I would like every record printed again, exactly as shown.

Top of ENTRIES SUPPLIED

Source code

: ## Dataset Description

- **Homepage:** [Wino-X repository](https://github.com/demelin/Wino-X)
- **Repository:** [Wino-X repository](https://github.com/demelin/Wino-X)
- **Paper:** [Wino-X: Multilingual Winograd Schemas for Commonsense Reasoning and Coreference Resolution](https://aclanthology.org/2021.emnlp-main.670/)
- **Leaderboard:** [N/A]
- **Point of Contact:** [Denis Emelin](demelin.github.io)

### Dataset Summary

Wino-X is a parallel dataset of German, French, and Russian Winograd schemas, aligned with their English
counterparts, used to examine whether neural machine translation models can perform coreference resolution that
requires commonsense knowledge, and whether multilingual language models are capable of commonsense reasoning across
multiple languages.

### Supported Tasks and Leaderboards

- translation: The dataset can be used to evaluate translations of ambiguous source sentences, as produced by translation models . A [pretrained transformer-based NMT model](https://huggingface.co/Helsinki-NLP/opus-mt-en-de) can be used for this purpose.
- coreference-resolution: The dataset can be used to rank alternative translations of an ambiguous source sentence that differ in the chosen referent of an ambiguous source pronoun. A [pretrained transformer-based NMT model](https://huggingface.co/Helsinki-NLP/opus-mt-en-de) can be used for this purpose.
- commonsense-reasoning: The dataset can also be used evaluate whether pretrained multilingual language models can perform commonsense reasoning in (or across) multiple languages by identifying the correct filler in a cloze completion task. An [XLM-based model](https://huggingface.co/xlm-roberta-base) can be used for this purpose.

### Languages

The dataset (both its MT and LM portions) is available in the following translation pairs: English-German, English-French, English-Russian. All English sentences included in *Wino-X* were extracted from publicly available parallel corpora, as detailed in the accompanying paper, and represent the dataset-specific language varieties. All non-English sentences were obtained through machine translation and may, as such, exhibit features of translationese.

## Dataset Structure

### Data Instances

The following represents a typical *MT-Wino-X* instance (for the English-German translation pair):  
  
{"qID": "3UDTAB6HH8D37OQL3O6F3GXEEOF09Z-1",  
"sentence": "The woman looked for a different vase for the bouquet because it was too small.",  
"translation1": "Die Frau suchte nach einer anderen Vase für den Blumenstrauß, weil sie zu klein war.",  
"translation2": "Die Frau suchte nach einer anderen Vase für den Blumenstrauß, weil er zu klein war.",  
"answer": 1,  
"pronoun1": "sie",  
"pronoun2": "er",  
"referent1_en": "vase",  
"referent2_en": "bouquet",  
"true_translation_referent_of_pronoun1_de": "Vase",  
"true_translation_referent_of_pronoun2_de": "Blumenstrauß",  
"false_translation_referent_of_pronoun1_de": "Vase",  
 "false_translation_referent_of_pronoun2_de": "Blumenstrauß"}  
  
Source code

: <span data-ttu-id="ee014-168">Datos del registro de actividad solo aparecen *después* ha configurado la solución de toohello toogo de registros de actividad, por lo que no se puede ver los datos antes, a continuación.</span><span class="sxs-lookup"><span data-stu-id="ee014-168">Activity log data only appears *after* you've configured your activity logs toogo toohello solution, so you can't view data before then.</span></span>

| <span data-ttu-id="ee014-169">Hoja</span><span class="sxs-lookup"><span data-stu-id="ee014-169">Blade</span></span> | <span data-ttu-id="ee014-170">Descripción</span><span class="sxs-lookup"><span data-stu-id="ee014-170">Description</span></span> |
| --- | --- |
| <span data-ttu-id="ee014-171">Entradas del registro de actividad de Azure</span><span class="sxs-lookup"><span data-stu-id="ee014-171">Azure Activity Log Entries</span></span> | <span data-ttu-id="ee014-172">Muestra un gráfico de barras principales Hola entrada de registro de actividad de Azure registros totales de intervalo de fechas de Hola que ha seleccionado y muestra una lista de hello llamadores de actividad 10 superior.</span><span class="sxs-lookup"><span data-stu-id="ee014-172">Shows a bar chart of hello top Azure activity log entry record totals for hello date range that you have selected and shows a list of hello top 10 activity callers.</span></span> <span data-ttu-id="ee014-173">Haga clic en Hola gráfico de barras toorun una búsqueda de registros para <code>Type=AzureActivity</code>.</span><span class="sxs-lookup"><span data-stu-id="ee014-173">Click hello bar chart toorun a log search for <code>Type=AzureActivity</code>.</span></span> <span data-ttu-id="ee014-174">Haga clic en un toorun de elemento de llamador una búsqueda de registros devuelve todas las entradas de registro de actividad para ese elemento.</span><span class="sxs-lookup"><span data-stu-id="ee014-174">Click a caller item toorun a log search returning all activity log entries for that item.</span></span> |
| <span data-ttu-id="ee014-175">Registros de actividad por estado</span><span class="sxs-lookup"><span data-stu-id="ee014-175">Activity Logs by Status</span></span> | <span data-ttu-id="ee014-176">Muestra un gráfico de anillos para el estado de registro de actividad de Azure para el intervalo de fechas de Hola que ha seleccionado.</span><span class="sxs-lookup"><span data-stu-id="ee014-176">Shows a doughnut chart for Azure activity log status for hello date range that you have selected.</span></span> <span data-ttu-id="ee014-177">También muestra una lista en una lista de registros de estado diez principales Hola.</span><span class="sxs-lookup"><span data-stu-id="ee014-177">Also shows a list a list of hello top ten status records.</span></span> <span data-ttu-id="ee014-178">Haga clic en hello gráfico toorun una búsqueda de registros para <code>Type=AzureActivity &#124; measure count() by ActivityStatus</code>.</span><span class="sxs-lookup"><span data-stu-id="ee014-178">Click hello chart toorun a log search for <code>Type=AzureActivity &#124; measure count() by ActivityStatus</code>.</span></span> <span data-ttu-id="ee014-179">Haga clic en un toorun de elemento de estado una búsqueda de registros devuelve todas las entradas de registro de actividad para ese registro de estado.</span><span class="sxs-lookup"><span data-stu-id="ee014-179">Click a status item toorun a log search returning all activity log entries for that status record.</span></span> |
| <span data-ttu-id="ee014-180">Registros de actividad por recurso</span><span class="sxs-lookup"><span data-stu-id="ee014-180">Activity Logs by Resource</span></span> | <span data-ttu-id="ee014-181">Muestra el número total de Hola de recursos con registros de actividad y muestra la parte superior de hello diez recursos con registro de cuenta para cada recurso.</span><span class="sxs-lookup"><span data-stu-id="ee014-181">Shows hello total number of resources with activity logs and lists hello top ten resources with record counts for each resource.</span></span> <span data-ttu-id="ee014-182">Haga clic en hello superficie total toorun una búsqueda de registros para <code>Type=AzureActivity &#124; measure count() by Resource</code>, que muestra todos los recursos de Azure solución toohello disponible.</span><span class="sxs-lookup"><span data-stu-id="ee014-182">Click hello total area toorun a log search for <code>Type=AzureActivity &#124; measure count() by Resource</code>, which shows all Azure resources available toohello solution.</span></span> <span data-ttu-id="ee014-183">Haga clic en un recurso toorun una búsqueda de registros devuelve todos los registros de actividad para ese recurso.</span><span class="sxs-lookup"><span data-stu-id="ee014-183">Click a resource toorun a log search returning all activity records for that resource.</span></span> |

Bottom of ENTRIES SUPPLIED

_WORKED SOLUTION_
Source code

: ## Dataset Description

- **Homepage:** [Wino-X repository](https://github.com/demelin/Wino-X)
- **Repository:** [Wino-X repository](https://github.com/demelin/Wino-X)
- **Paper:** [Wino-X: Multilingual Winograd Schemas for Commonsense Reasoning and Coreference Resolution](https://aclanthology.org/2021.emnlp-main.670/)
- **Leaderboard:** [N/A]
- **Point of Contact:** [Denis Emelin](demelin.github.io)

### Dataset Summary

Wino-X is a parallel dataset of German, French, and Russian Winograd schemas, aligned with their English
counterparts, used to examine whether neural machine translation models can perform coreference resolution that
requires commonsense knowledge, and whether multilingual language models are capable of commonsense reasoning across
multiple languages.

### Supported Tasks and Leaderboards

- translation: The dataset can be used to evaluate translations of ambiguous source sentences, as produced by translation models . A [pretrained transformer-based NMT model](https://huggingface.co/Helsinki-NLP/opus-mt-en-de) can be used for this purpose.
- coreference-resolution: The dataset can be used to rank alternative translations of an ambiguous source sentence that differ in the chosen referent of an ambiguous source pronoun. A [pretrained transformer-based NMT model](https://huggingface.co/Helsinki-NLP/opus-mt-en-de) can be used for this purpose.
- commonsense-reasoning: The dataset can also be used evaluate whether pretrained multilingual language models can perform commonsense reasoning in (or across) multiple languages by identifying the correct filler in a cloze completion task. An [XLM-based model](https://huggingface.co/xlm-roberta-base) can be used for this purpose.

### Languages

The dataset (both its MT and LM portions) is available in the following translation pairs: English-German, English-French, English-Russian. All English sentences included in *Wino-X* were extracted from publicly available parallel corpora, as detailed in the accompanying paper, and represent the dataset-specific language varieties. All non-English sentences were obtained through machine translation and may, as such, exhibit features of translationese.

## Dataset Structure

### Data Instances

The following represents a typical *MT-Wino-X* instance (for the English-German translation pair):  
  
{"qID": "3UDTAB6HH8D37OQL3O6F3GXEEOF09Z-1",  
"sentence": "The woman looked for a different vase for the bouquet because it was too small.",  
"translation1": "Die Frau suchte nach einer anderen Vase für den Blumenstrauß, weil sie zu klein war.",  
"translation2": "Die Frau suchte nach einer anderen Vase für den Blumenstrauß, weil er zu klein war.",  
"answer": 1,  
"pronoun1": "sie",  
"pronoun2": "er",  
"referent1_en": "vase",  
"referent2_en": "bouquet",  
"true_translation_referent_of_pronoun1_de": "Vase",  
"true_translation_referent_of_pronoun2_de": "Blumenstrauß",  
"false_translation_referent_of_pronoun1_de": "Vase",  
 "false_translation_referent_of_pronoun2_de": "Blumenstrauß"}  
  
Source code

: <span data-ttu-id="ee014-168">Datos del registro de actividad solo aparecen *después* ha configurado la solución de toohello toogo de registros de actividad, por lo que no se puede ver los datos antes, a continuación.</span><span class="sxs-lookup"><span data-stu-id="ee014-168">Activity log data only appears *after* you've configured your activity logs toogo toohello solution, so you can't view data before then.</span></span>

| <span data-ttu-id="ee014-169">Hoja</span><span class="sxs-lookup"><span data-stu-id="ee014-169">Blade</span></span> | <span data-ttu-id="ee014-170">Descripción</span><span class="sxs-lookup"><span data-stu-id="ee014-170">Description</span></span> |
| --- | --- |
| <span data-ttu-id="ee014-171">Entradas del registro de actividad de Azure</span><span class="sxs-lookup"><span data-stu-id="ee014-171">Azure Activity Log Entries</span></span> | <span data-ttu-id="ee014-172">Muestra un gráfico de barras principales Hola entrada de registro de actividad de Azure registros totales de intervalo de fechas de Hola que ha seleccionado y muestra una lista de hello llamadores de actividad 10 superior.</span><span class="sxs-lookup"><span data-stu-id="ee014-172">Shows a bar chart of hello top Azure activity log entry record totals for hello date range that you have selected and shows a list of hello top 10 activity callers.</span></span> <span data-ttu-id="ee014-173">Haga clic en Hola gráfico de barras toorun una búsqueda de registros para <code>Type=AzureActivity</code>.</span><span class="sxs-lookup"><span data-stu-id="ee014-173">Click hello bar chart toorun a log search for <code>Type=AzureActivity</code>.</span></span> <span data-ttu-id="ee014-174">Haga clic en un toorun de elemento de llamador una búsqueda de registros devuelve todas las entradas de registro de actividad para ese elemento.</span><span class="sxs-lookup"><span data-stu-id="ee014-174">Click a caller item toorun a log search returning all activity log entries for that item.</span></span> |
| <span data-ttu-id="ee014-175">Registros de actividad por estado</span><span class="sxs-lookup"><span data-stu-id="ee014-175">Activity Logs by Status</span></span> | <span data-ttu-id="ee014-176">Muestra un gráfico de anillos para el estado de registro de actividad de Azure para el intervalo de fechas de Hola que ha seleccionado.</span><span class="sxs-lookup"><span data-stu-id="ee014-176">Shows a doughnut chart for Azure activity log status for hello date range that you have selected.</span></span> <span data-ttu-id="ee014-177">También muestra una lista en una lista de registros de estado diez principales Hola.</span><span class="sxs-lookup"><span data-stu-id="ee014-177">Also shows a list a list of hello top ten status records.</span></span> <span data-ttu-id="ee014-178">Haga clic en hello gráfico toorun una búsqueda de registros para <code>Type=AzureActivity &#124; measure count() by ActivityStatus</code>.</span><span class="sxs-lookup"><span data-stu-id="ee014-178">Click hello chart toorun a log search for <code>Type=AzureActivity &#124; measure count() by ActivityStatus</code>.</span></span> <span data-ttu-id="ee014-179">Haga clic en un toorun de elemento de estado una búsqueda de registros devuelve todas las entradas de registro de actividad para ese registro de estado.</span><span class="sxs-lookup"><span data-stu-id="ee014-179">Click a status item toorun a log search returning all activity log entries for that status record.</span></span> |
| <span data-ttu-id="ee014-180">Registros de actividad por recurso</span><span class="sxs-lookup"><span data-stu-id="ee014-180">Activity Logs by Resource</span></span> | <span data-ttu-id="ee014-181">Muestra el número total de Hola de recursos con registros de actividad y muestra la parte superior de hello diez recursos con registro de cuenta para cada recurso.</span><span class="sxs-lookup"><span data-stu-id="ee014-181">Shows hello total number of resources with activity logs and lists hello top ten resources with record counts for each resource.</span></span> <span data-ttu-id="ee014-182">Haga clic en hello superficie total toorun una búsqueda de registros para <code>Type=AzureActivity &#124; measure count() by Resource</code>, que muestra todos los recursos de Azure solución toohello disponible.</span><span class="sxs-lookup"><span data-stu-id="ee014-182">Click hello total area toorun a log search for <code>Type=AzureActivity &#124; measure count() by Resource</code>, which shows all Azure resources available toohello solution.</span></span> <span data-ttu-id="ee014-183">Haga clic en un recurso toorun una búsqueda de registros devuelve todos los registros de actividad para ese recurso.</span><span class="sxs-lookup"><span data-stu-id="ee014-183">Click a resource toorun a log search returning all activity records for that resource.</span></span> |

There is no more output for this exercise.